Access Private Terraform Modules in GitHub Actions

This guide explains how to securely pull a Terraform module from a private GitHub repository using HTTPS and a GitHub Personal Access Token (PAT). This is ideal for CI/CD workflows where module sources must remain private but accessible.


Scenario

You have two GitHub Organizations.

GitHub Owner GitHub Organization GitHub Repository Purpose
Admin deployment-org deployment-repo-x Terraform IaC used to CRUD resources
Admin module-org terraform-azurerm-<resource_x> Terraform IaC reusable modules

Your IaC in the deployment-repo references the module in the module-repo meaning when it runs in a GitHub Action the deployment-repo needs to have credentials to pull the module-repo data.

image

Step 1: Create a fine-grained, repository-scoped token suitable for personal API use and for using Git over HTTPS

This is configured at the GitHub Owner level, the layer at the top of Organizations

  1. Goto Settings → Developer Settings → Personal access tokens → Fine-grained tokens
  2. Select Generate new token
  3. Give the PAT a good name, good practice is to make it immediately clear what it’s for, where it’s used, and when it was created — so that months from now, you can glance at the list and know exactly which ones to keep or revoke.
    • For this example we'll call it azure_deploy_to_module_ro_2025_09
  4. Select the GitHub Organization for the module-org as the Resource Owner
  5. Set an expiration date that suits your security policy
  6. For best security, only grant access to the selected repositories in your module organization that are needed
  7. Limit access to the following
    • Contents : Read-Only
    • Metadata
  8. Generate the token

Warning

The token is visible once at creation then never again

Step 2: Add the PAT to the deployment repo

  1. Go to Settings → Secrets and variables → Actions in your deployment repo in the deployment org.
  2. Create a new repository secret, use the same name as the PAT created earlier or use a generic name.

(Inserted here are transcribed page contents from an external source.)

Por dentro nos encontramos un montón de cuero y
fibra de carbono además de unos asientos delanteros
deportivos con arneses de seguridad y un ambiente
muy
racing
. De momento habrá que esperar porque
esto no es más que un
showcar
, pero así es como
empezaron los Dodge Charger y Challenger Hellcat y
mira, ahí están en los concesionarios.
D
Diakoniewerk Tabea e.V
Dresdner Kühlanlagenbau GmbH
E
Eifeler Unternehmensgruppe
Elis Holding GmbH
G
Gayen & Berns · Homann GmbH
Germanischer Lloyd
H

If you create a generic one it's less admin when you rotate the secret value as you only need to change it here and all the workflow files don't need to be changed. For example, use azure_deploy_to_module_ro.
  3. Paste the token value.

Step 3: Use the PAT in your GitHub Action file

To use a Personal Access Token (PAT) in GitHub Actions, you first declare it as a required secret in your workflow file. In the example below, the secret is called AZURE_DEPLOY_TO_MODULE_RO. The workflow makes this secret available as an environment variable for the job and configures Git to use it for any https://github.com/ URL, enabling access to private repositories or modules.

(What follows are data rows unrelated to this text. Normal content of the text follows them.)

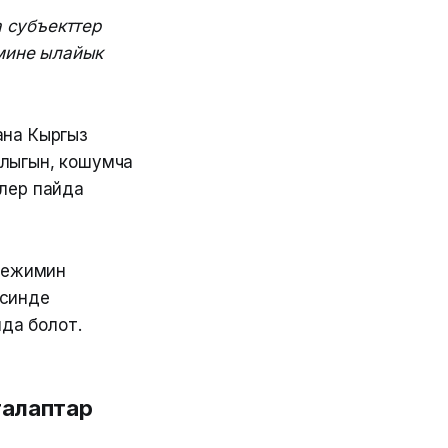
 субъекттер
мине ылайык
ана Кыргыз
лыгын, кошумча
лер пайда
 режимин
есинде
йда болот.
талаптар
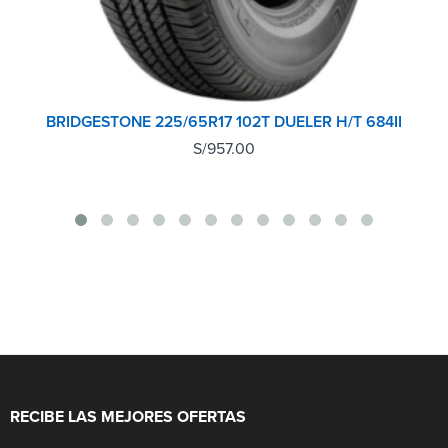
BRIDGESTONE 225/65R17 102T DUELER H/T 684II
S/
957.00
RECIBE LAS MEJORES OFERTAS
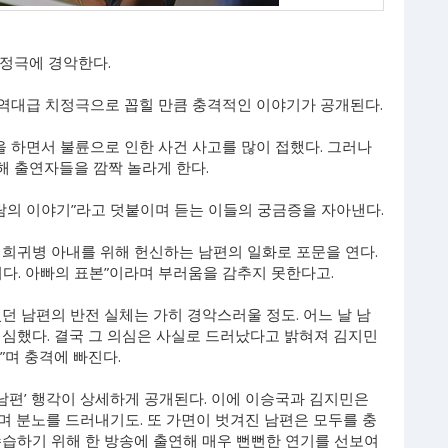
치정극에 경악한다.
 역대급 치정극으로 꼽힐 만큼 충격적인 이야기가 공개된다.
을 하면서 불륜으로 인한 사건 사고를 많이 접했다. 그러나
 출연자들을 깜짝 놀라게 한다.
람의 이야기”라고 덧붙이며 듣는 이들의 궁금증을 자아낸다.
 희귀병 아내를 위해 헌신하는 남편의 일화로 포문을 연다.
다. 아빠의 표본”이라며 부러움을 감추지 못한다고.
던 남편의 반전 실체는 가히 경악스러울 정도. 어느 날 남
의심했다. 결국 그 의심은 사실로 드러났다고 밝혀져 김지민
”며 충격에 빠진다.
 남편’ 행각이 상세하게 공개된다. 이에 이승국과 김지민은
라며 분노를 드러내기도. 또 가면이 벗겨진 남편은 모두를 충
수습하기 위해 한 방송에 출연해 매우 뻔뻔한 연기를 선보여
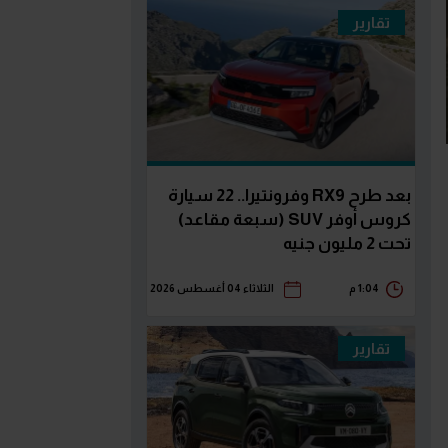
تقارير
بعد طرح RX9 وفرونتيرا.. 22 سيارة
كروس أوفر SUV (سبعة مقاعد)
تحت 2 مليون جنيه
1:04 م
الثلاثاء 04 أغسطس 2026
تقارير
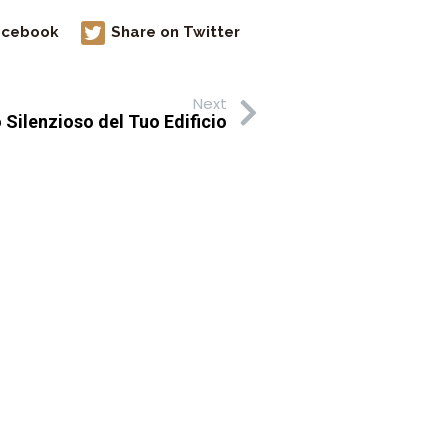
acebook
Share on Twitter
Next
 Silenzioso del Tuo Edificio
gnati
*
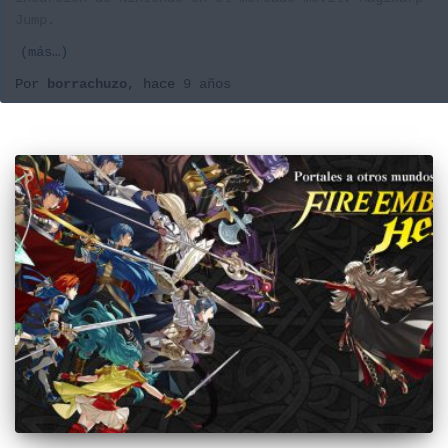
Jump.
(más…)
Por
borrachuzo
, hace
9 años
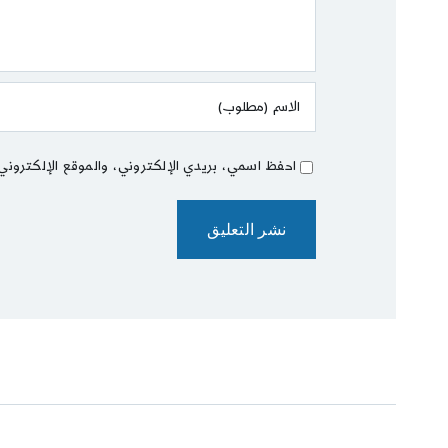
احفظ اسمي، بريدي الإلكتروني، والموقع الإلكتروني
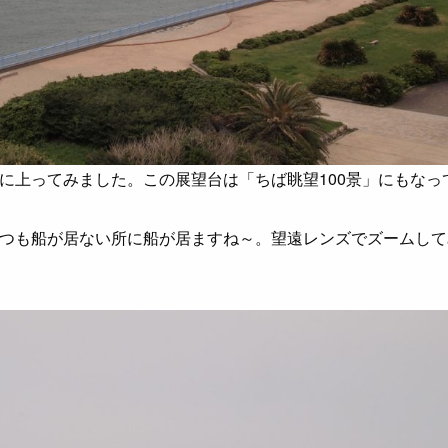
に上ってみました。この展望台は「ちば眺望100景」にもなっ
つも船が居ない所に船が居ますね～。望遠レンズでズームして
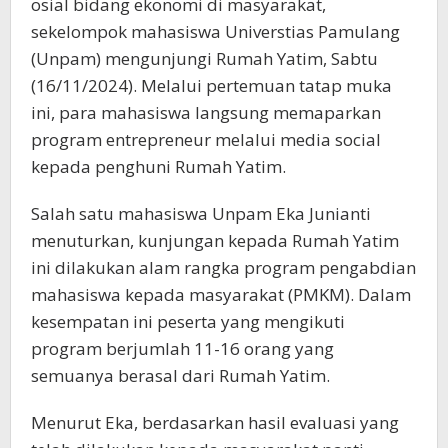
osial bidang ekonomi di masyarakat,
sekelompok mahasiswa Universtias Pamulang
(Unpam) mengunjungi Rumah Yatim, Sabtu
(16/11/2024). Melalui pertemuan tatap muka
ini, para mahasiswa langsung memaparkan
program entrepreneur melalui media social
kepada penghuni Rumah Yatim.
Salah satu mahasiswa Unpam Eka Junianti
menuturkan, kunjungan kepada Rumah Yatim
ini dilakukan alam rangka program pengabdian
mahasiswa kepada masyarakat (PMKM). Dalam
kesempatan ini peserta yang mengikuti
program berjumlah 11-16 orang yang
semuanya berasal dari Rumah Yatim.
Menurut Eka, berdasarkan hasil evaluasi yang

This setup ensures that Git operations in your workflow (such as cloning private Terraform modules) will authenticate using your PAT.

name: Terraform Plan
description: Run terraform plan via script

on:
  workflow_call:
    secrets:
      AZURE_DEPLOY_TO_MODULE_RO:
        required: true

jobs:
  terraform-plan:
    runs-on: ubuntu-latest
    steps:
      - name: Checkout code
        uses: actions/checkout@v4

      - name: Configure Git to use secret for module access
        run: |
          git config --global url."https://${{ secrets.AZURE_DEPLOY_TO_MODULE_RO }}@github.com/".insteadOf "https://github.com/"

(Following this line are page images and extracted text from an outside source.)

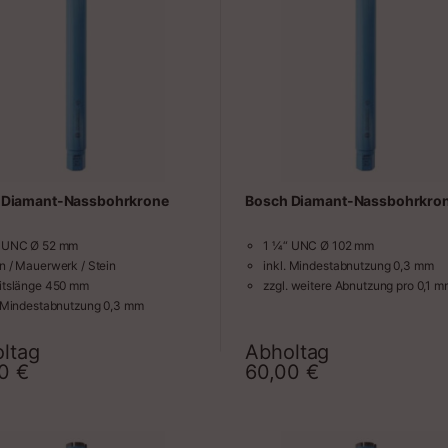
 Diamant-Nassbohrkrone
Bosch Diamant-Nassbohrkro
 UNC Ø 52 mm
1 ¼“ UNC Ø 102 mm
n / Mauerwerk / Stein
inkl. Mindestabnutzung 0,3 mm
itslänge 450 mm
zzgl. weitere Abnutzung pro 0,1 
. Mindestabnutzung 0,3 mm
. weitere Abnutzung pro 0,1 mm
ltag
Abholtag
Zeitraum
Zeit
00
€
60,00
€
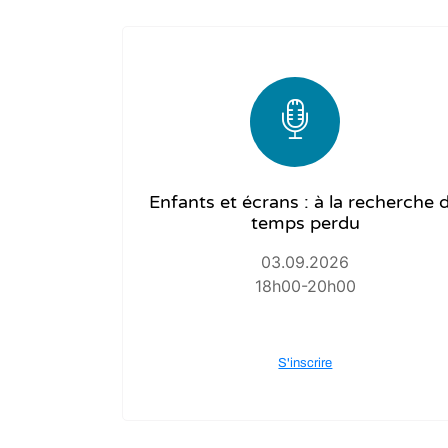
Enfants et écrans : à la recherche 
temps perdu
03.09.2026
18h00-20h00
S'inscrire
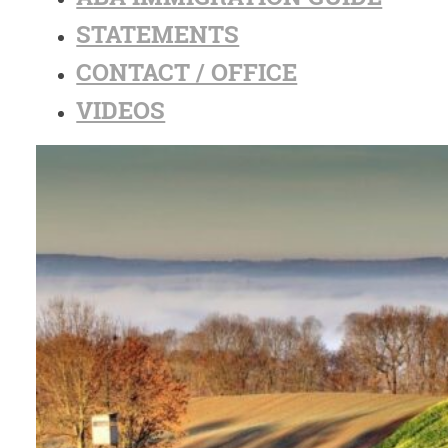
STATEMENTS
CONTACT / OFFICE
VIDEOS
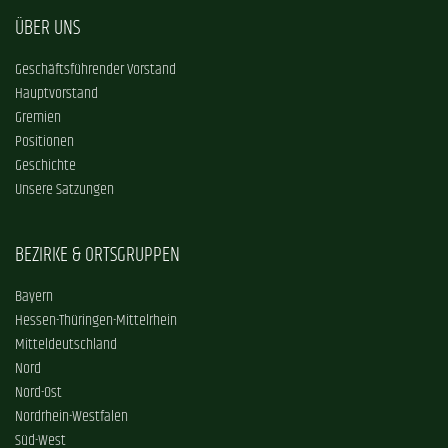
ÜBER UNS
Geschäftsführender Vorstand
Hauptvorstand
Gremien
Positionen
Geschichte
Unsere Satzungen
BEZIRKE & ORTSGRUPPEN
Bayern
Hessen-Thüringen-Mittelrhein
Mitteldeutschland
Nord
Nord-Ost
Nordrhein-Westfalen
Süd-West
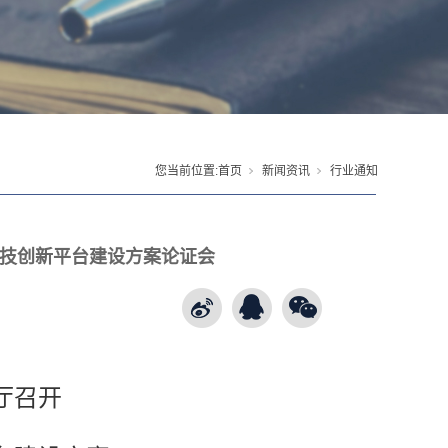
您当前位置:
首页
新闻资讯
行业通知
技创新平台建设方案论证会
厅召开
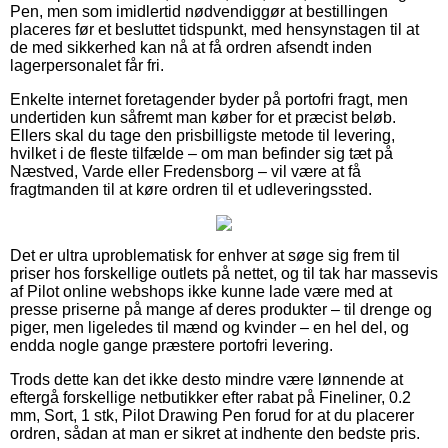
Pen, men som imidlertid nødvendiggør at bestillingen
placeres før et besluttet tidspunkt, med hensynstagen til at
de med sikkerhed kan nå at få ordren afsendt inden
lagerpersonalet får fri.
Enkelte internet foretagender byder på portofri fragt, men
undertiden kun såfremt man køber for et præcist beløb.
Ellers skal du tage den prisbilligste metode til levering,
hvilket i de fleste tilfælde – om man befinder sig tæt på
Næstved, Varde eller Fredensborg – vil være at få
fragtmanden til at køre ordren til et udleveringssted.
Det er ultra uproblematisk for enhver at søge sig frem til
priser hos forskellige outlets på nettet, og til tak har massevis
af Pilot online webshops ikke kunne lade være med at
presse priserne på mange af deres produkter – til drenge og
piger, men ligeledes til mænd og kvinder – en hel del, og
endda nogle gange præstere portofri levering.
Trods dette kan det ikke desto mindre være lønnende at
eftergå forskellige netbutikker efter rabat på Fineliner, 0.2
mm, Sort, 1 stk, Pilot Drawing Pen forud for at du placerer
ordren, sådan at man er sikret at indhente den bedste pris.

      - name: Run Terraform Plan
        env:
          AZURE_DEPLOY_TO_MODULE_RO: ${{ secrets.AZURE_DEPLOY_TO_MODULE_RO }}
        run: |
          terraform plan

Step 4: Use HTTPS Source in Terraform

In the deployments themselves you just need to reference the module using HTTPS as below.

module "azure_resource_group" {
  source = "git::https://github.com/acme-terraform-modules-azure/terraform-azurerm-resource_group.git?ref=main"
}

No need to embed credentials in the URL—GitHub Actions handles authentication via the config.